I'm trying my first steps in ML using Jupter's IPython, I was advised to start with Nasdaq's order book ITCH dataset to create models. I'm following the same steps in this tutorial on github.
I can't seem to unzip/expand files from the ITCH dataset, when executing the function may_be_download(url)
and the following code (code cell nr.5 in tutorial):
file_name = may_be_download(urljoin(FTP_URL, SOURCE_FILE))
date = file_name.name.split('.')[0]
I get the following error; EOFError: Compressed file ended before the end-of-stream marker was reached
Nor am I able to simply unzip the file by clicking on it in Finder or using gzip
& gunzip
methods in Terminal.
I took the following steps:
- Executed all previous code cells (1-4)
- Copied the file
03272019.NASDAQ_ITCH50.gz
to a folder nameddata
in the relative path- First I went clicked on the sample link in the notebook
- Then logged in as a guest and navigated to the folder
Nasdaq ITCH
- Then located the file
03272019.NASDAQ_ITCH50.gz
and copyed it a local folder.
- Executed code cell nr.5 listed above.
I've search and tried numerous solutions to similar issues listed here on Stack and Github, but none seem to solve this particular problem.

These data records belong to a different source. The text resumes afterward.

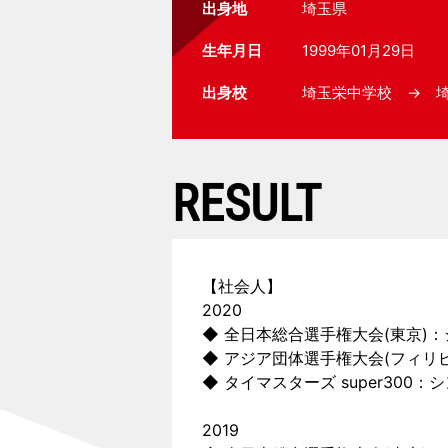
出身地
埼玉県
生年月日
1999年01月29日
出身校
埼玉栄中学校 → 
RESULT
【社会人】
2020
◆ 全日本総合選手権大会(東京)：
◆ アジア団体選手権大会(フィリ
◆ タイマスターズ super300：
2019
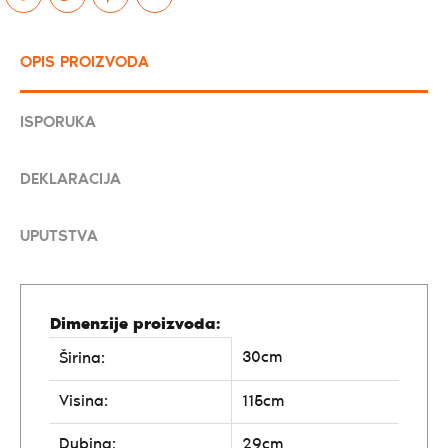
OPIS PROIZVODA
ISPORUKA
DEKLARACIJA
UPUTSTVA
Dimenzije proizvoda:
30cm
Širina:
Visina:
115cm
Dubina:
29cm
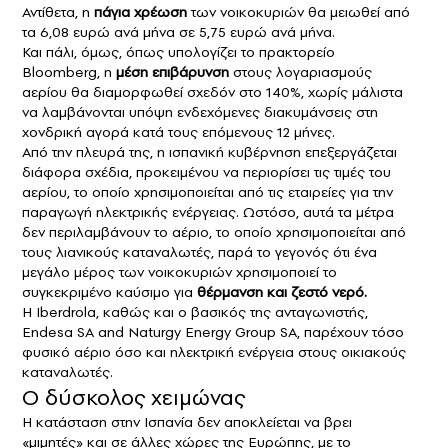
Αντίθετα, η
πάγια χρέωση
των νοικοκυριών θα μειωθεί από
τα 6,08 ευρώ ανά μήνα σε 5,75 ευρώ ανά μήνα.
Και πάλι, όμως, όπως υπολογίζει το πρακτορείο
Bloomberg, η
μέση επιβάρυνση
στους λογαριασμούς
αερίου θα διαμορφωθεί σχεδόν στο 140%, χωρίς μάλιστα
να λαμβάνονται υπόψη ενδεχόμενες διακυμάνσεις στη
χονδρική αγορά κατά τους επόμενους 12 μήνες.
Από την πλευρά της, η ισπανική κυβέρνηση επεξεργάζεται
διάφορα σχέδια, προκειμένου να περιορίσει τις τιμές του
αερίου, το οποίο χρησιμοποιείται από τις εταιρείες για την
παραγωγή ηλεκτρικής ενέργειας. Ωστόσο, αυτά τα μέτρα
δεν περιλαμβάνουν το αέριο, το οποίο χρησιμοποιείται από
τους λιανικούς καταναλωτές, παρά το γεγονός ότι ένα
μεγάλο μέρος των νοικοκυριών χρησιμοποιεί το
συγκεκριμένο καύσιμο για
θέρμανση και ζεστό νερό.
Η Iberdrola, καθώς και ο βασικός της ανταγωνιστής,
Endesa SA and Naturgy Energy Group SA, παρέχουν τόσο
φυσικό αέριο όσο και ηλεκτρική ενέργεια στους οικιακούς
καταναλωτές.
Ο δύσκολος χειμώνας
Η κατάσταση στην Ισπανία δεν αποκλείεται να β
ρει
«μι
μητές» και σε άλλες χώρες της Ευρώπης, με το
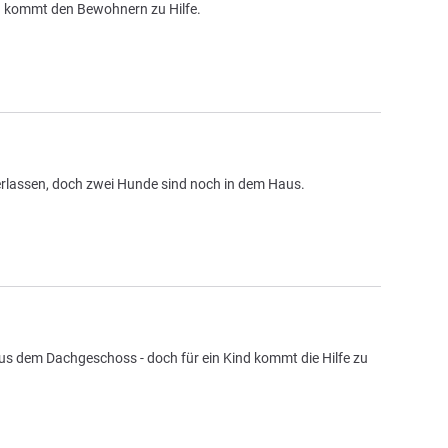
d kommt den Bewohnern zu Hilfe.
erlassen, doch zwei Hunde sind noch in dem Haus.
aus dem Dachgeschoss - doch für ein Kind kommt die Hilfe zu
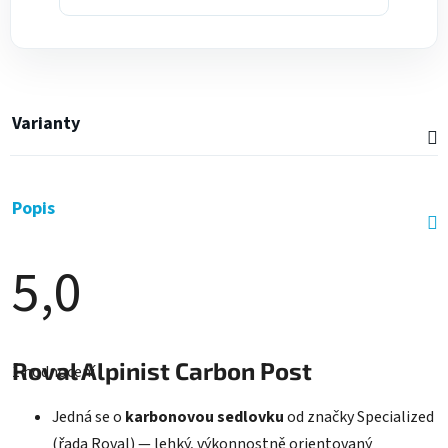
Varianty
Popis
5,0
Průměrné
hodnocení
Roval Alpinist Carbon Post
1 hodnocení
produktu
je
5,0
Jedná se o
karbonovou sedlovku
od značky Specialized
z
5
(řada Roval) — lehký, výkonnostně orientovaný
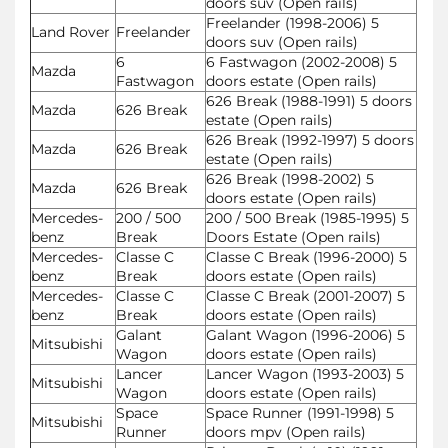
doors suv (Open rails)
Freelander (1998-2006) 5
Land Rover
Freelander
doors suv (Open rails)
6
6 Fastwagon (2002-2008) 5
Mazda
Fastwagon
doors estate (Open rails)
626 Break (1988-1991) 5 doors
Mazda
626 Break
estate (Open rails)
626 Break (1992-1997) 5 doors
Mazda
626 Break
estate (Open rails)
626 Break (1998-2002) 5
Mazda
626 Break
doors estate (Open rails)
Mercedes-
200 / 500
200 / 500 Break (1985-1995) 5
benz
Break
Doors Estate (Open rails)
Mercedes-
Classe C
Classe C Break (1996-2000) 5
benz
Break
doors estate (Open rails)
Mercedes-
Classe C
Classe C Break (2001-2007) 5
benz
Break
doors estate (Open rails)
Galant
Galant Wagon (1996-2006) 5
Mitsubishi
Wagon
doors estate (Open rails)
Lancer
Lancer Wagon (1993-2003) 5
Mitsubishi
Wagon
doors estate (Open rails)
Space
Space Runner (1991-1998) 5
Mitsubishi
Runner
doors mpv (Open rails)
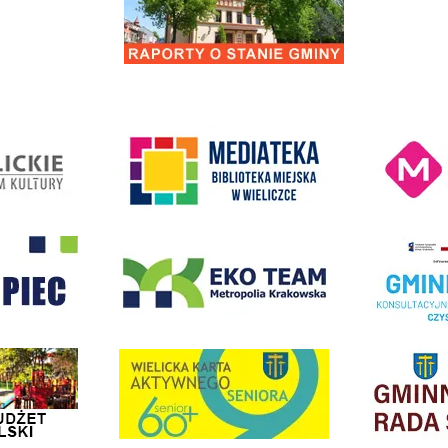
Remont drogi gminnej 560861K ul. Juliusza 
Kino Wielicka M
entrum Kultury
link do strony Mediateka Biblioteka Miejska w Wieliczce
- Wieliczka
EKO-Team-Wieliczka
Realizacja Prog
dżet Obywatelski
link do strony G
link do strony Wielicka Karta Aktywnego Seniora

I would deeply appreciate any help and thoughts on what may be occurring and how I might go about solving this.
I'll leave you with a picture of the error logs, assuming it may be of some help
Thanks for reading.
I downloaded that file and one other from that site. They both appear to be corrupted, both failing with incomplete deflate data.
What's more, there are MD5 signatures for the files there, and what is downloaded has MD5 signatures that do not match.
This is not being caused by the ftp server doing end-of-line conversions, because the lengths of the file in bytes match exactly the lengths on the server. Also a histogram of the byte values shows no bias.